- PROVIDED MATERIAL

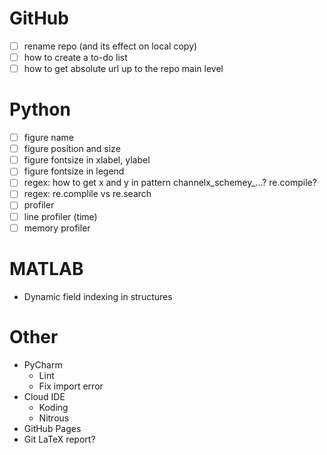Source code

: # GitHub
- [ ] rename repo (and its effect on local copy)
- [ ] how to create a to-do list
- [ ] how to get absolute url up to the repo main level

# Python
- [ ] figure name
- [ ] figure position and size
- [ ] figure fontsize in xlabel, ylabel
- [ ] figure fontsize in legend
- [ ] regex: how to get x and y in pattern channelx_schemey_...? re.compile?
- [ ] regex: re.complile vs re.search
- [ ] profiler
- [ ] line profiler (time)
- [ ] memory profiler

# MATLAB
  - Dynamic field indexing in structures

# Other
  - PyCharm 
    - Lint
    - Fix import error
  - Cloud IDE
    - Koding
    - Nitrous
  - GitHub Pages
  - Git LaTeX report?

- TASK BRIEF
Copy the records exactly as they appear, excluding images.

- RESPONSE
Source code

: # GitHub
- [ ] rename repo (and its effect on local copy)
- [ ] how to create a to-do list
- [ ] how to get absolute url up to the repo main level

# Python
- [ ] figure name
- [ ] figure position and size
- [ ] figure fontsize in xlabel, ylabel
- [ ] figure fontsize in legend
- [ ] regex: how to get x and y in pattern channelx_schemey_...? re.compile?
- [ ] regex: re.complile vs re.search
- [ ] profiler
- [ ] line profiler (time)
- [ ] memory profiler

# MATLAB
  - Dynamic field indexing in structures

# Other
  - PyCharm 
    - Lint
    - Fix import error
  - Cloud IDE
    - Koding
    - Nitrous
  - GitHub Pages
  - Git LaTeX report?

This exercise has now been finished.